A percentile is best described as a comparison score. The concept is widely used in statistical analysis, but many will be most familiar with the term as it relates to standardized testing in schools. Unlike a percentage, where a student is given a percent number that is related only to her performance in a test or examination, a percentile is a number between 1 and 100 that relates the student’s performance to those of other students who have taken the test. In a set of numbers, the percentile for a given value indicates the percentage of numbers that are less than or equal to that value. For example, if a student scores 85% in a test and is in the 90th percentile, this means that 90% of students had scores that were less than or equal to 85%.
The concept may be easier to understand by comparison with percentage scores. A simple example would be a test with 100 problems, each worth 1% of the test. If a student answers 80 problems correctly, he scores 80%. In some cases, performance may be graded over ranges, for example, an “A” grade may indicate 90% or more, a “B” grade, 80-89% and so on. These grades may be based on the numbers of students who would typically be expected to fall within each category, but in themselves do not constitute a comparison with other students. If this student’s performance in the test is in the 95th percentile, 95% of those who took the test scored 80% or less, or to put it another way, he is in the top 5%.
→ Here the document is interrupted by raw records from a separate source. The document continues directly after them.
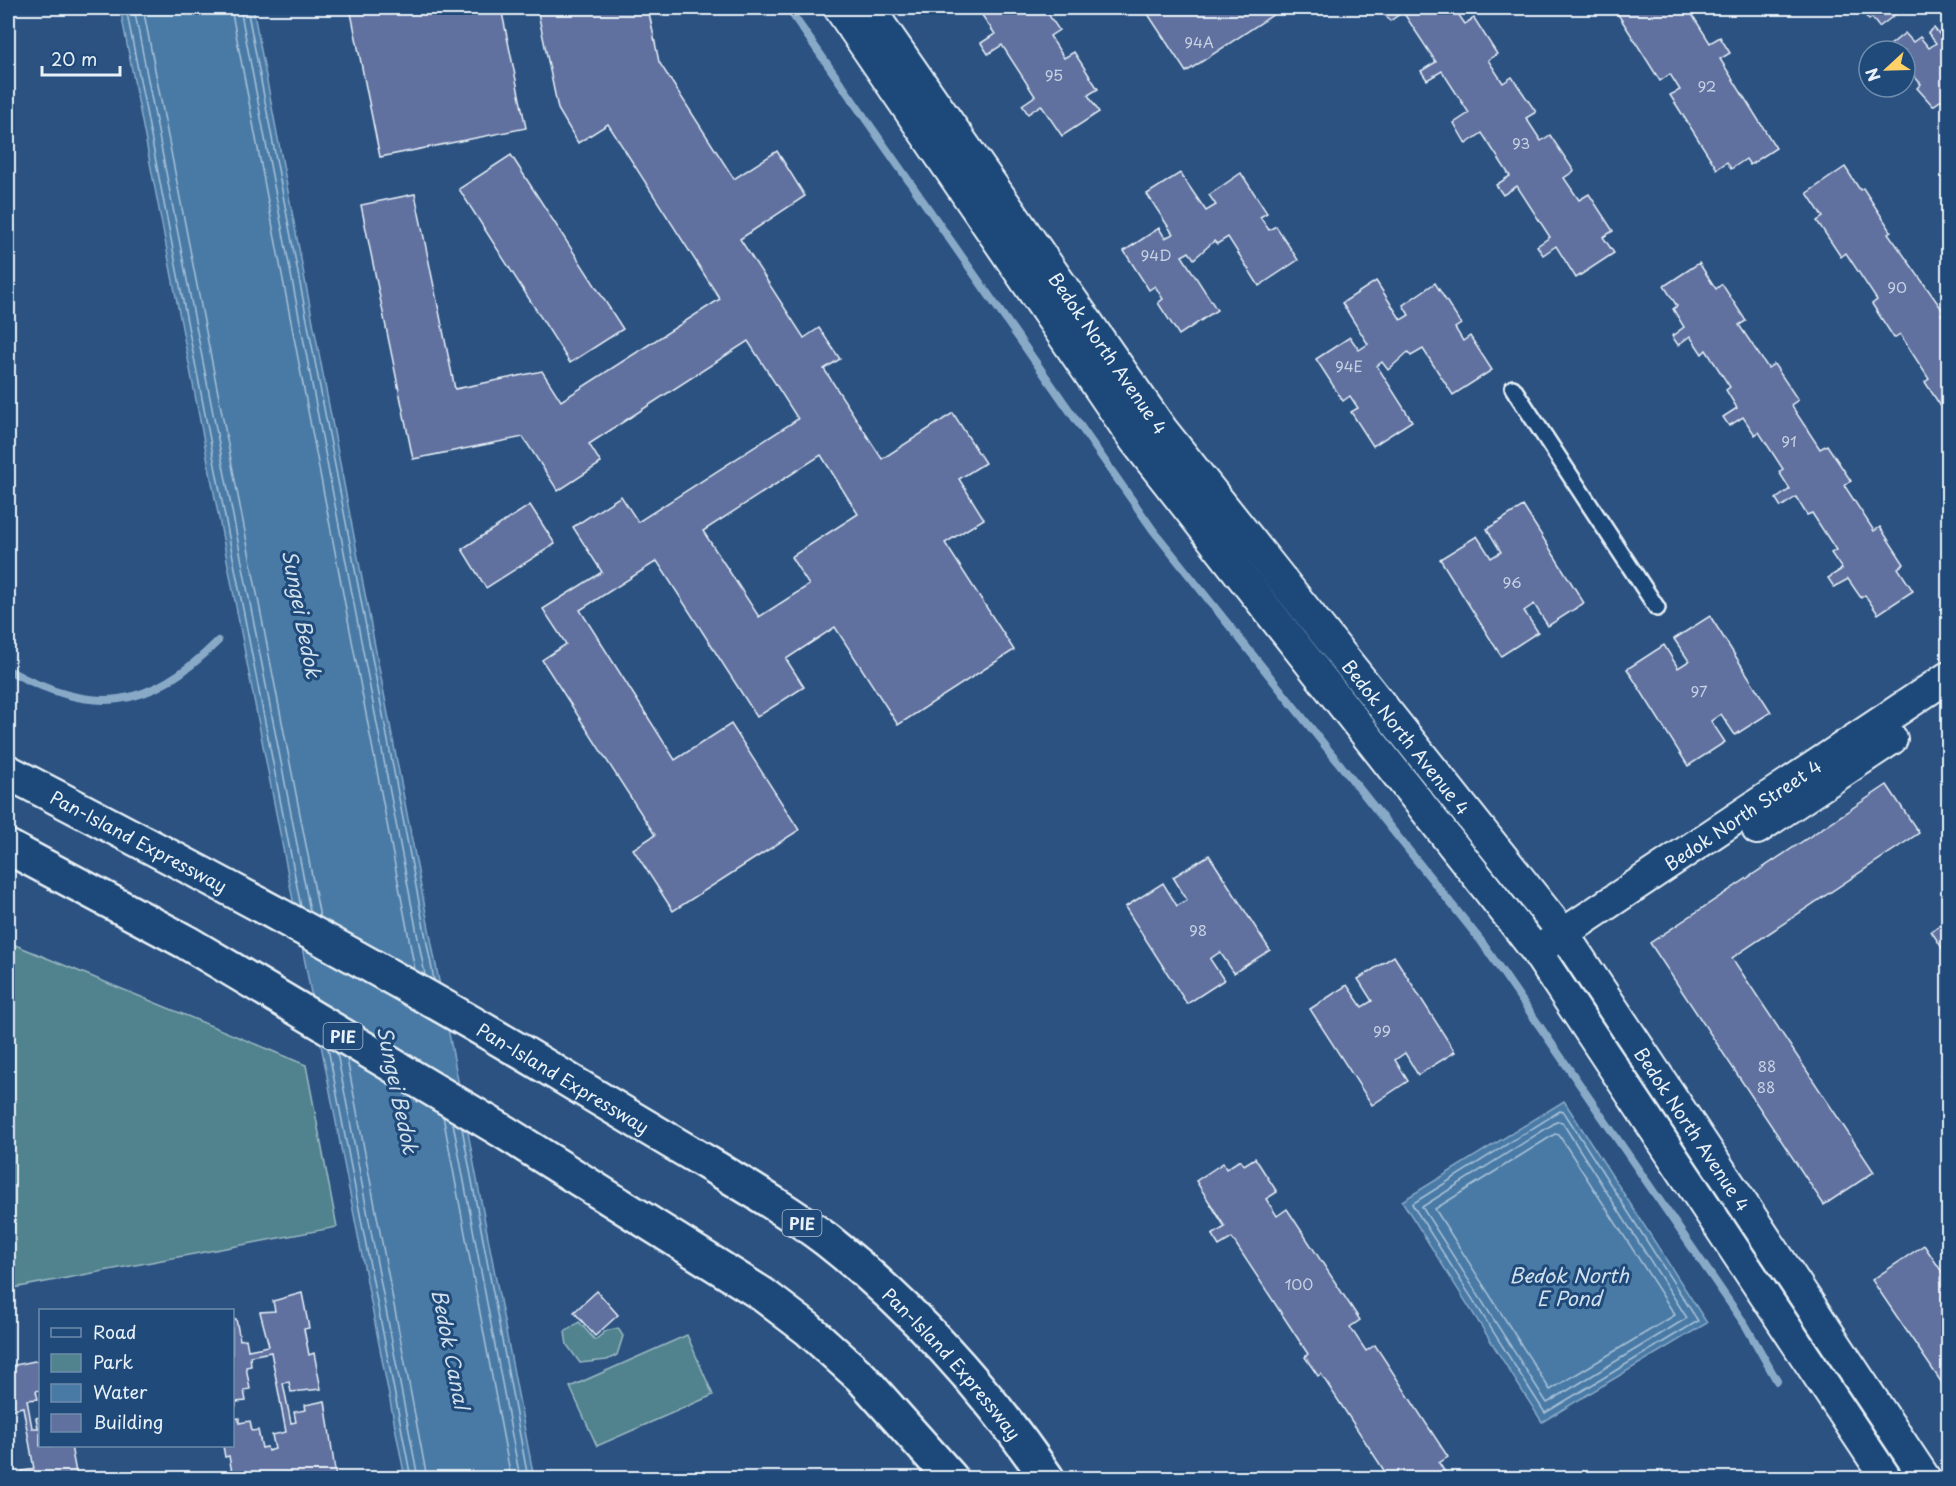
<svg xmlns="http://www.w3.org/2000/svg" width="1956" height="1486" font-family="'Playpen Sans',sans-serif">
  <rect width="100%" height="100%" fill="#2c5282"/>
  <filter id="ink" filterUnits="userSpaceOnUse"><feTurbulence type="fractalNoise" baseFrequency=".0167" numOctaves="2"/><feDisplacementMap in="SourceGraphic" scale="12" xChannelSelector="R" yChannelSelector="G"/><feConvolveMatrix kernelMatrix="1 2 1 2 8 2 1 2 1" color-interpolation-filters="sRGB"/></filter>
  <g filter="url(#ink)">
    <g fill="#51838e" stroke="#9cbac3" stroke-width="1.5">
      <polygon points="8,942 306,1065 337,1227 8,1289"/>
      <polygon points="579,1322 595,1340 606,1331 618,1328 623,1336 617,1355 607,1360 580,1363 567,1345 565,1332"/>
      <polygon points="687,1335 713,1395 597,1446 570,1387"/>
    </g>
    <g fill="#497aa6" stroke="#89aac7" stroke-width="1.5">
      <polygon points="120,8 253,8 534,1478 405,1478"/>
      <polygon points="1564,1101 1707,1323 1542,1422 1402,1201"/>
    </g>
    <g fill="none" stroke-linecap="round" stroke-linejoin="round">
      <g stroke="#a8c1d7" stroke-width="1.5">
        <polyline points="126,8 301,907"/>
        <polyline points="134,8 310,911"/>
        <polyline points="143,8 320,917"/>
        <polyline points="231,8 415,970"/>
        <polyline points="240,8 425,975"/>
        <polyline points="247,8 434,980"/>
        <polyline points="328,1048 411,1478"/>
        <polyline points="337,1053 418,1478"/>
        <polyline points="347,1059 427,1478"/>
        <polygon points="1560,1111 1564,1112 1698,1321 1545,1413 1412,1204"/>
        <polyline points="443,1116 511,1478"/>
        <polygon points="1558,1121 1562,1122 1687,1318 1547,1403 1422,1207"/>
        <polyline points="453,1123 520,1478"/>
        <polyline points="462,1128 528,1478"/>
        <polygon points="1555,1134 1559,1135 1675,1315 1550,1390 1435,1209"/>
      </g>
      <g stroke="#89aac7" stroke-width="8">
        <polyline points="788,8 1153,530 1481,941 1746,1326 1777,1381"/>
        <path d="M8 670C93 716 148 711 218 641"/>
      </g>
    </g>
    <g fill="#6071a0" stroke="#e8f1f8" stroke-width="1.5" fill-rule="evenodd">
      <polygon points="350,8 501,8 526,128 380,157"/>
      <path d="M537 8H648L659 62 734 179 777 151 805 196 740 239 804 338 819 328 840 359 824 369 882 459 953 413 985 463 959 479 984 519 945 543 1014 650 898 725 835 627 786 659 804 687 757 717 657 561 580 610 675 760 731 724 799 830 673 911 633 849 655 835 542 660 566 644 543 609 602 572 573 527 621 496 638 522 798 419 748 341 589 444 601 463 558 491 523 437 413 459 361 205 415 194 455 389 542 371 561 401 720 299 608 124 578 143 558 109ZM821 455 858 514 791 557 809 585 759 617 703 531Z"/>
      <polygon points="977,8 1044,8 1059,30 1050,36 1064,58 1074,52 1098,89 1088,95 1099,112 1062,136 1041,105 1028,114 1022,105 1035,96 1002,45 988,54 981,43 995,34"/>
      <polygon points="1144,8 1281,8 1282,9 1186,72"/>
      <polygon points="1389,8 1454,8 1465,24 1474,18 1497,54 1488,60 1503,83 1512,77 1536,112 1526,118 1541,141 1550,135 1574,171 1564,178 1579,200 1589,194 1613,231 1603,237 1614,253 1576,278 1556,246 1543,255 1537,246 1550,237 1517,186 1503,195 1496,185 1510,176 1482,133 1466,144 1454,123 1469,113 1442,71 1427,80 1421,71 1436,62 1403,12 1390,21 1383,12"/>
      <polygon points="1614,8 1688,8 1710,43 1720,37 1730,53 1720,59 1776,148 1750,165 1746,159 1731,169 1727,162 1717,169 1670,95 1680,90 1670,74 1660,81"/>
      <polygon points="1864,8 1890,8 1896,14 1879,27 1872,18 1869,20 1861,10"/>
      <polygon points="1948,22 1948,79 1944,83 1948,89 1948,95 1933,106 1917,88 1921,84 1905,66 1905,51 1892,51 1889,46 1905,33 1913,42 1920,37 1929,48 1936,43 1928,33 1934,28 1940,35 1946,30 1943,26"/>
      <polygon points="511,155 623,329 570,363 459,189"/>
      <polygon points="1845,167 1860,190 1863,188 1891,231 1888,233 1944,312 1941,314 1948,325 1947,416 1925,382 1929,379 1900,334 1894,338 1872,304 1877,300 1846,253 1841,257 1817,221 1823,217 1807,193"/>
      <polygon points="1180,173 1206,211 1216,205 1209,195 1241,173 1267,213 1260,217 1269,230 1276,226 1298,260 1259,286 1228,237 1217,244 1214,241 1194,259 1189,252 1182,256 1217,310 1179,335 1158,303 1163,299 1155,286 1149,290 1124,251 1159,228 1165,238 1173,234 1147,194"/>
      <polygon points="1699,263 1716,289 1722,284 1746,321 1739,325 1768,368 1774,364 1798,400 1791,405 1820,449 1827,445 1851,481 1844,485 1874,531 1880,527 1904,564 1898,568 1913,591 1878,614 1865,595 1861,598 1848,579 1834,587 1828,578 1842,569 1831,553 1836,550 1812,513 1807,515 1796,497 1781,507 1776,499 1790,489 1779,472 1783,469 1759,432 1755,435 1743,417 1729,426 1723,417 1737,408 1726,390 1730,387 1706,350 1702,354 1690,336 1678,345 1672,336 1684,327 1673,309 1677,306 1664,286"/>
      <polygon points="1376,281 1401,320 1409,315 1403,305 1435,283 1461,324 1455,328 1463,341 1470,336 1492,370 1453,395 1423,349 1411,356 1408,352 1388,370 1382,362 1377,366 1412,421 1373,446 1351,412 1358,408 1350,396 1343,401 1316,359 1350,337 1359,350 1368,344 1342,303"/>
      <polygon points="530,505 555,544 486,588 462,549"/>
      <polygon points="1523,506 1584,603 1548,626 1534,604 1524,611 1538,632 1501,656 1440,559 1477,536 1491,558 1501,552 1487,529"/>
      <polygon points="1710,616 1771,712 1735,735 1721,714 1711,721 1725,742 1688,766 1627,669 1664,645 1678,668 1689,661 1674,639"/>
      <polygon points="1887,785 1919,833 1732,958 1874,1172 1824,1205 1650,943"/>
      <polygon points="1209,855 1270,950 1234,973 1220,952 1210,959 1224,980 1187,1004 1125,907 1163,883 1177,906 1187,900 1173,877"/>
      <polygon points="1948,920 1948,957 1931,931"/>
      <polygon points="1394,956 1455,1052 1418,1075 1405,1053 1395,1060 1408,1081 1372,1105 1310,1009 1347,985 1362,1007 1372,1001 1358,979"/>
      <polygon points="1948,1070 1948,1086 1941,1075"/>
      <polygon points="1255,1158 1277,1192 1266,1199 1277,1216 1287,1209 1360,1320 1350,1327 1366,1351 1375,1345 1448,1457 1439,1463 1449,1478 1389,1478 1321,1374 1318,1376 1305,1357 1308,1354 1232,1238 1219,1246 1212,1235 1225,1227 1196,1181 1223,1163 1226,1169 1240,1160 1244,1165"/>
      <polygon points="1924,1245 1948,1281 1948,1392 1872,1280"/>
      <polygon points="597,1291 618,1315 595,1336 574,1312"/>
      <polygon points="302,1293 309,1328 304,1329 309,1355 314,1353 321,1389 291,1392 289,1382 283,1383 291,1423 296,1422 294,1412 306,1410 305,1405 325,1401 336,1478 233,1478 229,1456 225,1457 223,1446 232,1446 232,1419 239,1418 239,1423 250,1421 252,1431 258,1430 262,1448 267,1447 268,1451 275,1449 272,1435 286,1432 271,1352 250,1356 251,1366 246,1367 250,1389 244,1390 246,1401 236,1402 236,1406 232,1406 232,1320 236,1319 240,1340 246,1339 248,1350 269,1346 260,1312 275,1311 273,1301"/>
      <polygon points="40,1360 40,1390 36,1391 38,1399 27,1400 32,1428 38,1428 36,1418 40,1417 40,1446 71,1446 77,1478 23,1478 22,1471 34,1469 23,1407 8,1410 8,1372 11,1371 10,1366"/>
      <polygon points="1458,1473 1462,1478 1450,1478"/>
      <polygon points="16,1474 17,1478 8,1478 8,1475"/>
    </g>
    <g fill="none" stroke-linecap="round" stroke-linejoin="round">
      <g stroke="#e8f1f8" stroke-width="20">
        <polyline id="service" points="1513,388 1657,608"/>
      </g>
      <g stroke="#e8f1f8" stroke-width="34">
        <g id="minor">
          <polyline points="839,8 1135,441 1536,951 1886,1478"/>
          <path id="s1" d="M869 8 1162 429 1563 933 1925 1478"/>
          <polyline points="1757,829 1892,739"/>
          <path id="s2" d="M1546 945 1948 677"/>
        </g>
      </g>
      <g stroke="#e8f1f8" stroke-width="38">
        <g id="motorway">
          <path id="s3" d="M8 772C191 867 373 963 550 1069 603 1101 656 1133 709 1164 749 1188 790 1212 827 1240 912 1307 986 1389 1047 1478"/>
          <polyline points="8,847 186,942 501,1130 762,1294 808,1329 861,1377 951,1478"/>
        </g>
      </g>
      <use href="#service" stroke="#1f4a7a" stroke-width="15"/>
      <use href="#minor" stroke="#1f4a7a" stroke-width="30"/>
      <use href="#motorway" stroke="#1f4a7a" stroke-width="33"/>
    </g>
  </g>
  <g text-anchor="middle" dominant-baseline="central" stroke-width="6" stroke-linejoin="round" paint-order="stroke">
    <g font-size="15" fill="#c6d1e2">
      <text x="1199" y="41">94A</text>
      <text x="1054" y="74">95</text>
      <text x="1707" y="85">92</text>
      <text x="1521" y="142">93</text>
      <text x="1156" y="254">94D</text>
      <text x="1897" y="286">90</text>
      <text x="1349" y="365">94E</text>
      <text x="1789" y="440">91</text>
      <text x="1512" y="581">96</text>
      <text x="1699" y="690">97</text>
      <text x="1198" y="929">98</text>
      <text x="1382" y="1030">99</text>
      <text x="1767" y="1065">88</text>
      <text x="1766" y="1086">88</text>
      <text x="1299" y="1283">100</text>
    </g>
    <g fill="#1f4a7a" stroke="#acbfd2" stroke-width="1.5">
      <rect x="323.5" y="1023" width="39" height="26" rx="4.5"/>
      <rect x="782.5" y="1210" width="39" height="26" rx="4.5"/>
    </g>
    <g font-size="16" font-weight="bold" fill="#e8f1f8">
      <text x="343" y="1036">PIE</text>
      <text x="802" y="1223">PIE</text>
    </g>
    <g font-size="18" fill="#e8f1f8" stroke="#1f4a7a">
      <text stroke="none"><textPath href="#s1" startOffset="420">Bedok North Avenue 4</textPath></text>
      <text stroke="none"><textPath href="#s1" startOffset="906">Bedok North Avenue 4</textPath></text>
      <text stroke="none"><textPath href="#s2" startOffset="236">Bedok North Street 4</textPath></text>
      <text stroke="none"><textPath href="#s3" startOffset="148">Pan-Island Expressway</textPath></text>
      <text stroke="none"><textPath href="#s3" startOffset="634">Pan-Island Expressway</textPath></text>
      <text stroke="none"><textPath href="#s1" startOffset="1392">Bedok North Avenue 4</textPath></text>
      <text stroke="none"><textPath href="#s3" startOffset="1120">Pan-Island Expressway</textPath></text>
    </g>
    <g font-size="20" font-style="italic" fill="#d0dfec" stroke="#1f4a7a">
      <text transform="translate(302 614) rotate(79)">Sungei Bedok</text>
      <text transform="translate(398 1090) rotate(78)">Sungei Bedok</text>
      <text x="1569" y="1275">Bedok North<tspan x="1569" dy="23">E Pond</tspan></text>
      <text transform="translate(451 1349) rotate(79)">Bedok Canal</text>
    </g>
  </g>
  <rect width="1956" height="1486" fill="none" stroke="#1f4a7a" stroke-width="30"/>
  <rect x="15" y="15" width="1926" height="1456" fill="none" stroke="#e8f1f8" stroke-width="2" filter="url(#ink)"/>
  <rect x="39" y="1309" width="195" height="138" fill="#1f4a7a" stroke="#6f8dac" stroke-width="1.5"/>
  <rect x="51" y="1328" width="30" height="9" fill="#1f4a7a" stroke="#6f8dac" stroke-width="1.5"/>
  <text x="93" y="1339" font-size="18" fill="#e8f1f8">Road</text>
  <rect x="51" y="1354" width="30" height="18" fill="#51838e" stroke="#6f8dac" stroke-width="1.5"/>
  <text x="93" y="1369" font-size="18" fill="#e8f1f8">Park</text>
  <rect x="51" y="1384" width="30" height="18" fill="#497aa6" stroke="#6f8dac" stroke-width="1.5"/>
  <text x="93" y="1399" font-size="18" fill="#e8f1f8">Water</text>
  <rect x="51" y="1414" width="30" height="18" fill="#6071a0" stroke="#6f8dac" stroke-width="1.5"/>
  <text x="93" y="1429" font-size="18" fill="#e8f1f8">Building</text>
  <g transform="translate(1887 69) rotate(248)"><circle r="28" fill="#1f4a7a" stroke="#6f8dac" stroke-width="1.5"/>
  <path d="M0-4.5L10 22L0 15L-10 22Z" fill="#ffd166"/>
  <text y="-9" font-size="16" font-weight="bold" text-anchor="middle" fill="#e8f1f8">N</text>
  </g>
  <path d="M42 66v9h78v-9" fill="none" stroke="#e8f1f8" stroke-width="3"/>
  <text x="51" y="66" font-size="18" fill="#e8f1f8" stroke="#1f4a7a" stroke-width="4.5" paint-order="stroke">20 m</text>
</svg>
To calculate percentiles for a set of results, the values are first arranged in ascending order. The percentile for a given value can then be found by subtracting 0.5 from its numerical position in the sequence, dividing by the number of results, then multiplying by 100. For example, if there are 25 results with values ranging from 31 to 93 and the result 47 ranks as the tenth in numerical order, the percentile for this result is 10 – 0.5, divided by 25, then multiplied by 100, giving 38. This means that 38% of results are less than or equal to 47. It is also possible to do the calculation for hypothetical results that did not actually occur, that is, to find what the percentile would be for that result.
Percentiles in Education
Although this statistical method has many applications, one of the best known is in education. Especially when testing is standardized, it is meant to serve a diverse group of people and accurately gauge not only individual performance, but also comparative performance. When looking at a data set, percentiles can help better gauge the middle or median performance of students. Many students will cluster into the median area, earning percentiles anywhere from 25 to 75, while a few will far surpass this, reaching into the 90s range. Average and median scores are computed into expected results and can show how most people are performing, as well as how each individual student is performing.
Percentiles can further show if performance in certain areas is poor. If every student taking a test answers the same question incorrectly, or if most of the average students do so, this may indicate a problem. It may be that the question is badly worded or it may be that this area of the subject has not been adequately covered during the course. With increasingly standardized tests in the academic setting, this method can weed out bad questions and identify areas for improvement in courses or teaching methods.
Another educational use for percentiles is to check testing in population groups. For example, a whole high school in an urban neighborhood may score well below average in academic tests. Even if a couple of pupils score well — these are known as outliers — it is clear that there is a problem. Possibly, the children are not prepared properly to take the test, or the test is not understood by the students because of cultural or language barriers. By considering percentiles as well as percentage scores, schools can better address all the needs of their students.
Percentiles have many other applications and may be found in many studies that employ statistics. In the scientific analysis of samples, this method may highlight important trends or problems. Scientists may, for example, test a series of air samples taken from an urban area for their sulfur dioxide content in parts per million (ppm). If the safe level is defined as 3 ppm and the percentile for 3ppm is 35%, then it can be said that 65% of samples exceed the safe limit and that action is required to reduce pollution levels. Other uses include analysis of the results of social surveys and opinion polls.